Outrage swept through Bihar’s Gopalganj after a substance-abusing son butchered his mother in a dispute worth just 100 rupees. The matricide in Usri Bintoli under Baikunthpur thana has police on high alert and villagers baying for blood.
Sumitra Devi, 55, was solitary at home while husband Ganesh fished. Enter elder son Rambharose, a known drunk with a history of marital failures, demanding cash. Denial led to horror: he wielded a sharp tool, slashing her throat mercilessly. She writhed in pain before breathing her last.
Cries drew a crowd, whose wrath cornered the fleeing assailant for a brutal thrashing. Arriving cops pried him away, hospitalized him briefly, then jailed him. The crime scene buzzed with FSL personnel cataloging blood traces and vital proofs; Sumitra’s remains went for postmortem analysis.

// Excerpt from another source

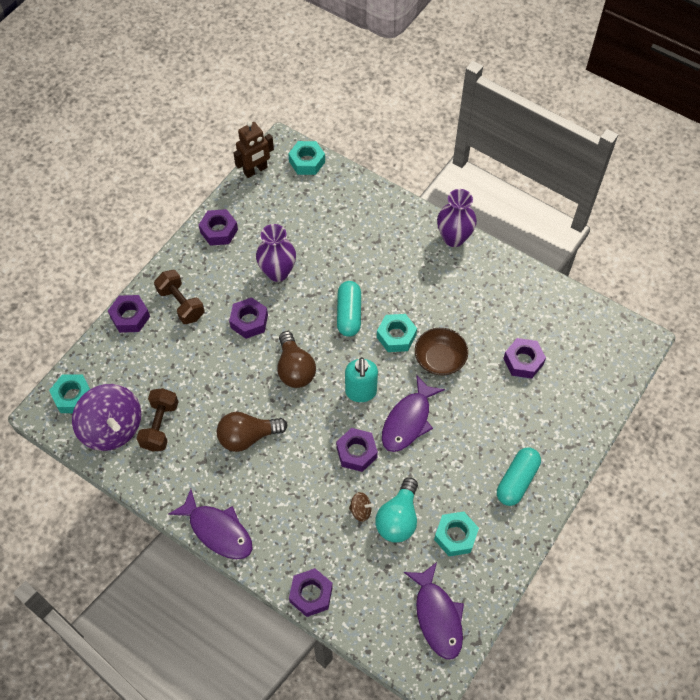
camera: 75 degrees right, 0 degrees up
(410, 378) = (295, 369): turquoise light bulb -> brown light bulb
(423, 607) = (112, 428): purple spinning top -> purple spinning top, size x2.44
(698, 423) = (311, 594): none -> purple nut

Ganesh’s testimony reveals a tragic backstory of addiction plaguing the family. SDPO Rajesh Kumar outlined the textbook response: scene secured, experts deployed, suspect nabbed, case registered. Deeper inquiries explore if more fueled the frenzy.
This grotesque episode fuels debates on Bihar’s battle against alcohol and its toll on kin. With the accused grilled relentlessly, the focus shifts to healing a shattered community and enacting reforms to avert future filicide nightmares.